*Activity*: Reproduce the material word for word, from its first line through the line that contains "නය සහන කාලයක් සඳහා රාජපක්ෂගේ", including both of those lines.

*Information provided*:

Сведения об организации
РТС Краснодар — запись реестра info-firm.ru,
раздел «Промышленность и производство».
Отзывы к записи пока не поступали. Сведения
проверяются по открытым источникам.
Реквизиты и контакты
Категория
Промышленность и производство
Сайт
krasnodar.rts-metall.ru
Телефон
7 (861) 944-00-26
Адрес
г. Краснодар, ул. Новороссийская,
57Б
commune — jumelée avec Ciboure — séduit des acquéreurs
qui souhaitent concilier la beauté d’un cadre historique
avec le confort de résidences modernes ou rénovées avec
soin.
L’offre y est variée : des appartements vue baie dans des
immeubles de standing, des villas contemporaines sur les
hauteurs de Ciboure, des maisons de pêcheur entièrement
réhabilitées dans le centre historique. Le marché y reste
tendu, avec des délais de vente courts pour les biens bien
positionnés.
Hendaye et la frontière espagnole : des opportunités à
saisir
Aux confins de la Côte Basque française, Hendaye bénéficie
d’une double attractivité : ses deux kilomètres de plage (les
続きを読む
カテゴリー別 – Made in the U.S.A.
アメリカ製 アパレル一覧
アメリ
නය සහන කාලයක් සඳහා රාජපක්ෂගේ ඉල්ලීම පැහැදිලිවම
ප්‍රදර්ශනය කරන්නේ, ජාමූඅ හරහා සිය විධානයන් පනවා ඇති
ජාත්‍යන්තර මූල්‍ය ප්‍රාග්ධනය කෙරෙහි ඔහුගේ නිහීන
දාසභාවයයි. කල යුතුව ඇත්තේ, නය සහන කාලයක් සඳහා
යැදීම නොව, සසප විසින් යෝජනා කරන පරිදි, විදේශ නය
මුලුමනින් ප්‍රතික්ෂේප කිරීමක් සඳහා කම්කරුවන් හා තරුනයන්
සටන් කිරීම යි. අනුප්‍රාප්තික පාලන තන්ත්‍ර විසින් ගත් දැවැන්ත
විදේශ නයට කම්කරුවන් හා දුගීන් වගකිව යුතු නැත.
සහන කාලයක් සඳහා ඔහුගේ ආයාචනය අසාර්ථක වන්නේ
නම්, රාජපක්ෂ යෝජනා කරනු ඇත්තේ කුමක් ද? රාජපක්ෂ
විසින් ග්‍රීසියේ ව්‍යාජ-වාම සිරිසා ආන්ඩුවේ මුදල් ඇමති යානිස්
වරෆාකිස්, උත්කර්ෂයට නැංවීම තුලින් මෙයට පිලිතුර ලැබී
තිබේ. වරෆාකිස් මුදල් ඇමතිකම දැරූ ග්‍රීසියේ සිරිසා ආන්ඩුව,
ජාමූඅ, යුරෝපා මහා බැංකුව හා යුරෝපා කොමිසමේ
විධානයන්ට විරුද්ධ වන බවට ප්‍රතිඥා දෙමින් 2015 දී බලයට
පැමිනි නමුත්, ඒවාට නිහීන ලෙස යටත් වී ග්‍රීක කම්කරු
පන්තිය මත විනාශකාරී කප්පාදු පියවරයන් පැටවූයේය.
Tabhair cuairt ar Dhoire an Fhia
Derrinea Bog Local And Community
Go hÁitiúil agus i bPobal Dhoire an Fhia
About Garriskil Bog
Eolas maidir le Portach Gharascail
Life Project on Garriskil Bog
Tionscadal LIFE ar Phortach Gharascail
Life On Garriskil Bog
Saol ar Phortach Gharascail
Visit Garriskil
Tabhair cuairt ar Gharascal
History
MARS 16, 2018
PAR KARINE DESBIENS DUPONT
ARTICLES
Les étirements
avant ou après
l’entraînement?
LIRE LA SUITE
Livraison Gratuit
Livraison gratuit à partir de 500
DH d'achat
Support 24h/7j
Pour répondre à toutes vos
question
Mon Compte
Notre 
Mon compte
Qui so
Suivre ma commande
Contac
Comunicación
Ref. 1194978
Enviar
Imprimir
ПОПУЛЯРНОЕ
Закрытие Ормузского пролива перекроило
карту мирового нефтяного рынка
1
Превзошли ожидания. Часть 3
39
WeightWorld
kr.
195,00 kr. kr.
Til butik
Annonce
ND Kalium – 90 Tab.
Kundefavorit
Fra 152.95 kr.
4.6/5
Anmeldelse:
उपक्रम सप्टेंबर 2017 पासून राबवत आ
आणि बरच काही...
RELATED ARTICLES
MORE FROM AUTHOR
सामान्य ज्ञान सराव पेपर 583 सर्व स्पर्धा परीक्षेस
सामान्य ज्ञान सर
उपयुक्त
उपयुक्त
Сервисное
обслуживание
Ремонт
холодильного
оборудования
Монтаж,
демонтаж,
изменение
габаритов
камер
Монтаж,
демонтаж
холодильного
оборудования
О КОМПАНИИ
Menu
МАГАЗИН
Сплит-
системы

*Solution to this task*:
Сведения об организации
РТС Краснодар — запись реестра info-firm.ru,
раздел «Промышленность и производство».
Отзывы к записи пока не поступали. Сведения
проверяются по открытым источникам.
Реквизиты и контакты
Категория
Промышленность и производство
Сайт
krasnodar.rts-metall.ru
Телефон
7 (861) 944-00-26
Адрес
г. Краснодар, ул. Новороссийская,
57Б
commune — jumelée avec Ciboure — séduit des acquéreurs
qui souhaitent concilier la beauté d’un cadre historique
avec le confort de résidences modernes ou rénovées avec
soin.
L’offre y est variée : des appartements vue baie dans des
immeubles de standing, des villas contemporaines sur les
hauteurs de Ciboure, des maisons de pêcheur entièrement
réhabilitées dans le centre historique. Le marché y reste
tendu, avec des délais de vente courts pour les biens bien
positionnés.
Hendaye et la frontière espagnole : des opportunités à
saisir
Aux confins de la Côte Basque française, Hendaye bénéficie
d’une double attractivité : ses deux kilomètres de plage (les
続きを読む
カテゴリー別 – Made in the U.S.A.
アメリカ製 アパレル一覧
アメリ
නය සහන කාලයක් සඳහා රාජපක්ෂගේ ඉල්ලීම පැහැදිලිවම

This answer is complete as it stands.